Il était important que Clive ne compromît pas, en montrant des intentions hostiles contre l’établissement français du Bengale, une situation d’ailleurs pleine de difficultés. Il ne pouvait croire que le nabab laisserait impunie la prise de Calcutta, et il aurait fallu qu’il fermât les yeux pour ne pas voir la probabilité que les Français, apprenant la déclaration de guerre, s’uniraient au nabab et déjoueraient ainsi, non-seulement ses projets contre eux, mais encore anéantiraient son espoir de réoccuper Calcutta d’une manière permanente.
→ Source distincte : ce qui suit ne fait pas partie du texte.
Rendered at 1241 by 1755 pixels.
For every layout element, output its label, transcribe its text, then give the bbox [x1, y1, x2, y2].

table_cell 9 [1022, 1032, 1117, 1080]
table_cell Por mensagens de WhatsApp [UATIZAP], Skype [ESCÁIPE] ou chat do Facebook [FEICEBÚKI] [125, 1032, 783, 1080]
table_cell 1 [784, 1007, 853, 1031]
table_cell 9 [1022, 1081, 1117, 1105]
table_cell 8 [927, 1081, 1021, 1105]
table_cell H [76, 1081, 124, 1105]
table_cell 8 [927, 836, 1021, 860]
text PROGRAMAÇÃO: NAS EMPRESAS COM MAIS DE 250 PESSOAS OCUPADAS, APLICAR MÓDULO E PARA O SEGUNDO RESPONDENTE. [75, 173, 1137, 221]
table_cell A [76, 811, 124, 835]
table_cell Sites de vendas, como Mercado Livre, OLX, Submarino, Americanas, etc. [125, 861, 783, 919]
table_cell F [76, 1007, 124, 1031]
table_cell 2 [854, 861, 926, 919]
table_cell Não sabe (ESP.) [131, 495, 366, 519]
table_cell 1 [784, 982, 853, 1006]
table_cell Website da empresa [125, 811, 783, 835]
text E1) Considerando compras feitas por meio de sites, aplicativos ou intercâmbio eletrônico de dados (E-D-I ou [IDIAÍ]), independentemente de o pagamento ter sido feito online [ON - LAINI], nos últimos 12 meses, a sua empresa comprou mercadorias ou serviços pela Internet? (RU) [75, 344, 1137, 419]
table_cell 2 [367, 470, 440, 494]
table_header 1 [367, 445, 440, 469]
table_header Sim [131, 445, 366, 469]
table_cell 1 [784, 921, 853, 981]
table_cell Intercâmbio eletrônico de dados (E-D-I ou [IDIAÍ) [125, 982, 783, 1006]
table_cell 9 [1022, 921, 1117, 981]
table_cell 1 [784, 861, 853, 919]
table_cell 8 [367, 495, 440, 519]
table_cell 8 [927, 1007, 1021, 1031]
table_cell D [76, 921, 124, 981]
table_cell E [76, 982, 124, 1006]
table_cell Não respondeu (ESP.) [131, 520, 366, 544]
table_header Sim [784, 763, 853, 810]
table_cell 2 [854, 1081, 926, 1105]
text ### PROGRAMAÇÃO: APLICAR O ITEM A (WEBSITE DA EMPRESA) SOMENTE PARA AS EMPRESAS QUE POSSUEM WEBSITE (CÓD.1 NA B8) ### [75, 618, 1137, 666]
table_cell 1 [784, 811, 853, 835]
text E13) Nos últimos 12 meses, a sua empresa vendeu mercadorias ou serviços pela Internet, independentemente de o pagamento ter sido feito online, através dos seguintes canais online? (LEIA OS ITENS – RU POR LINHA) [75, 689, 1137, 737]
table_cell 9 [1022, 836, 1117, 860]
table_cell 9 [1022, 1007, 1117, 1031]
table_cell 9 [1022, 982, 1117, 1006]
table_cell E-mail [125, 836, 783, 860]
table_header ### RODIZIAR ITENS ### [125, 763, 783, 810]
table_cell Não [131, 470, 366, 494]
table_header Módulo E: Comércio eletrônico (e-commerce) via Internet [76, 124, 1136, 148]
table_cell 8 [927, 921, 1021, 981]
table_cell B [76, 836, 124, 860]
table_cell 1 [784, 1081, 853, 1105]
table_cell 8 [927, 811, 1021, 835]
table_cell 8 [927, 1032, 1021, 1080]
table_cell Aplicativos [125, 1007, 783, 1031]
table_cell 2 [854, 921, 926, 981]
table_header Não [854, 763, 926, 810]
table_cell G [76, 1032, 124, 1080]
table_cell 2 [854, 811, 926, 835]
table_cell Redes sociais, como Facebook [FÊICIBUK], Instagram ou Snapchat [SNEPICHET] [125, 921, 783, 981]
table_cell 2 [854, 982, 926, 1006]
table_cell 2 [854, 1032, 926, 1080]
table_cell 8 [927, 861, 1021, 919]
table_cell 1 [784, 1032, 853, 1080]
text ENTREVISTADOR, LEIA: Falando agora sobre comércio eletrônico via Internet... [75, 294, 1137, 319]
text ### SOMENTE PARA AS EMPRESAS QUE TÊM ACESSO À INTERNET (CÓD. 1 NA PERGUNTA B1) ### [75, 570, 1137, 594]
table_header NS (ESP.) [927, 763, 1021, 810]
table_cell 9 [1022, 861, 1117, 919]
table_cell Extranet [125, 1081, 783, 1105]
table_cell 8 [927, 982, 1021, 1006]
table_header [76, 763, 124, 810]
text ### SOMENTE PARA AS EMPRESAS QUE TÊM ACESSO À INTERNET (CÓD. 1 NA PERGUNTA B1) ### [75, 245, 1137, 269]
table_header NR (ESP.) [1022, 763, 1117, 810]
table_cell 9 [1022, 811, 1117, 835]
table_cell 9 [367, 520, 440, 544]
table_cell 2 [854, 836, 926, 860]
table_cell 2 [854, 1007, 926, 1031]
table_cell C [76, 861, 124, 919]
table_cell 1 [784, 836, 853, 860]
Il ne devait donc pas laisser découvrir à ses ennemis ce qu’il avait dans le cœur ; son jeu était plutôt, dans ces circonstances, de temporiser, d’observer attentivement le cours des événements et de ne laisser échapper aucune occasion favorable.

Le nabab, furieux de la perte de Calcutta et de la destruction d’Oùgli, réunit à la hâte une armée de dix mille hommes d’infanterie et de quinze mille de cavalerie, et se mit en marche pour reconquérir la ville prise par les Anglais. Il envoya en même temps vers Renault, le commandant de Chandernagor, pour l’inviter, de la manière la plus pressante, à se joindre à lui pour anéantir la nation qui était l’ennemie des Français autant que de lui-même.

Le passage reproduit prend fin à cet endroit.